The Alliance Defense Fund (ADF) and allied legal organizations joined lead counsel Bioethics Defense Fund to file the brief on behalf of numerous pro-life medical groups.
“No one should be forced to violate their conscience by paying for abortions, but that’s precisely what ObamaCare does,” says Steven H. Aden, ADF senior counsel. “ObamaCare requires that employees enrolled in certain health plans pay a separate insurance premium specifically to pay for other people’s elective abortions and offers no opt-out for religious or moral reasons. Such a mandate cannot survive constitutional scrutiny.”
The brief asks the high court to uphold a U.S. Court of Appeals for the 11th Circuit ruling that found ObamaCare’s undergirding “individual mandate” unconstitutional. The “individual mandate” requires that, beginning in 2014, Americans purchase federally-approved health insurance or pay a heavy fine. Many of the required insurance plans mandate payment of an abortion premium.
As the brief explains, ObamaCare’s provisions impose “inescapable requirements upon all individuals who are, even unwittingly, enrolled in a health plan—either on their own or by their employer—that happens to include elective abortion coverage. Such enrollees are compelled by the Act to pay a separate premium from their own pocket to the insurer’s actuarial fund designated solely for the purpose of paying for other people’s elective abortions” and “denies enrollees the ability to decline abortion coverage based on religious or moral objection.”
Bioethics Defense Fund filed the brief in U.S. Department of Health and Human Services v. State of Florida together with ADF, Becket Fund for Religious Liberty, Americans United for Life and Life Legal Defense Foundation on behalf of the American College of Pediatricians, Christian Medical and Dental Associations, American Association of Pro-Life Obstetricians and Gynecologists, Catholic Medical Association, Physicians for Life, National Association of Pro-life Nurses and Medical Students for Life of America.
“The drafters of the Act sought to include, for the first time in our nation’s history, health plans that cover elective abortion within the government subsidized insurance exchanges,” the brief states. “Due to the public uproar, the drafters devised a scheme to avoid the direct federal funding of abortion. This goal of avoiding the use of tax-payer subsidies for abortion coverage was unfortunately achieved by a means that violates the First Amendment; namely, by compelling the taxpayer to personally pay a separate abortion premium.”
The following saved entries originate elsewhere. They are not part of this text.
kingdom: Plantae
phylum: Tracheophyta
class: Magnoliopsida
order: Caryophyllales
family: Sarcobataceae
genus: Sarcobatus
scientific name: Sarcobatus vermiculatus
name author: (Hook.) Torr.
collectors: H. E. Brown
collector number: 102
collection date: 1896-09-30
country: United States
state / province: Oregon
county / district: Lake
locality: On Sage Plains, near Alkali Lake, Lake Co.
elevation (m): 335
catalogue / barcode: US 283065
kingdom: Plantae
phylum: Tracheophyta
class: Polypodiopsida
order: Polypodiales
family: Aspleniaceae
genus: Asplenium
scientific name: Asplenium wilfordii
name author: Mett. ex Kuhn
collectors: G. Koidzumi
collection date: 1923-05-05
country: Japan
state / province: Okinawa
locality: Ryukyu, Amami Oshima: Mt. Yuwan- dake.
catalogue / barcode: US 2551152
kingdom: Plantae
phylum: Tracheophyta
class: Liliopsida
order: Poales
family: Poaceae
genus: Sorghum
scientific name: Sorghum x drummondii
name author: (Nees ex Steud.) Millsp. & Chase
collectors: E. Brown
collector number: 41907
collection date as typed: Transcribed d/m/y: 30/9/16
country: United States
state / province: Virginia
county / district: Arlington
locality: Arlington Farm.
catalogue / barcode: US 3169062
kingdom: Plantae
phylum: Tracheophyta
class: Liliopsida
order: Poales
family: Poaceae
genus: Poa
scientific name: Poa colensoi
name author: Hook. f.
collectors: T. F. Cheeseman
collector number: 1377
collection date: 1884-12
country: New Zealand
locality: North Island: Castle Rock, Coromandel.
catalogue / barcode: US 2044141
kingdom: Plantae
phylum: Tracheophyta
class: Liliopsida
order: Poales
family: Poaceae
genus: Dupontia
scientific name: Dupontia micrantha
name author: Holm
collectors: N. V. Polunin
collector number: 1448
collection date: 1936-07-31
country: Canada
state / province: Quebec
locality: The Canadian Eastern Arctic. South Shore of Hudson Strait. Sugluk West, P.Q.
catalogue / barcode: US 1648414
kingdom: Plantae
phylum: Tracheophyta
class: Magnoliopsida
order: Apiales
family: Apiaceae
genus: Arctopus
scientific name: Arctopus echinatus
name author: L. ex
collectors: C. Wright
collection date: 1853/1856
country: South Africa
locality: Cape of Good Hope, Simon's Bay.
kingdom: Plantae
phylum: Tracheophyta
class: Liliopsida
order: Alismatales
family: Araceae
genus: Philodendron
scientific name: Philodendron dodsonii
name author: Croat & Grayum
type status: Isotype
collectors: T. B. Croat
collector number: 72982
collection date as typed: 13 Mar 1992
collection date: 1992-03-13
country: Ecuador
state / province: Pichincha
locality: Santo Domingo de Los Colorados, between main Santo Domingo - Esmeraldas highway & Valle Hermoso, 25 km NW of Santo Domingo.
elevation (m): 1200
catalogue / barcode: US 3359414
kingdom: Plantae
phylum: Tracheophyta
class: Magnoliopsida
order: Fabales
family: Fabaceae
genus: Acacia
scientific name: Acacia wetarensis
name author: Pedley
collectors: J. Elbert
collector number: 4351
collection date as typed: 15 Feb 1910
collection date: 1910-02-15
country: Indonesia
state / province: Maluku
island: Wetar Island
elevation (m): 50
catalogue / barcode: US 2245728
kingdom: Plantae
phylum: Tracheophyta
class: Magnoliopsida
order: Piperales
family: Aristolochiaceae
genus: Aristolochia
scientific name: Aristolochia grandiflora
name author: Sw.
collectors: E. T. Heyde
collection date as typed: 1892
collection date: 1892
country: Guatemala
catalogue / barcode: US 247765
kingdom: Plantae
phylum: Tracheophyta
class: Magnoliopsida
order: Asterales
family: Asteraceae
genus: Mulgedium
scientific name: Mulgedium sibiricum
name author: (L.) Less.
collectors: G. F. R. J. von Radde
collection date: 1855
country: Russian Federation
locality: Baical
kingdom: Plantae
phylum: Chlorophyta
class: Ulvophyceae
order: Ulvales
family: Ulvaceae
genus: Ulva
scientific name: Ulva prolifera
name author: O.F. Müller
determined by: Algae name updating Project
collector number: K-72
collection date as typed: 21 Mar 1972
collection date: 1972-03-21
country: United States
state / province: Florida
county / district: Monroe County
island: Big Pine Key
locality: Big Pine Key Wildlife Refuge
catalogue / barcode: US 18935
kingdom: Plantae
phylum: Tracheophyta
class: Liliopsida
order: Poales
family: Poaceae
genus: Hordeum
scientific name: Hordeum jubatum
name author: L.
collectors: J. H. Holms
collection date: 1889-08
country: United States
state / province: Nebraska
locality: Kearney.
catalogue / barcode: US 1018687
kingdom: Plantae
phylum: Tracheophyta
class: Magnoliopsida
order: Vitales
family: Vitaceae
Bioethics Defense Fund counsel Nikolas T. Nikas and Dorinda C. Bordlee, two of nearly 2,100 attorneys in the ADF alliance, developed the argument when the brief was first filed in the U.S. Court of Appeals for the 11th Circuit in support of 26 state attorneys general.
“This coercive mandate is simply ObamaCare in action,” says Bordlee. “Our brief exposes to the Supreme Court that the individual mandate not only forces individuals into private purchases, it also effectively mandates personal payment for the coverage of elective surgical abortion, without exemption for an individual’s religious or moral objections.”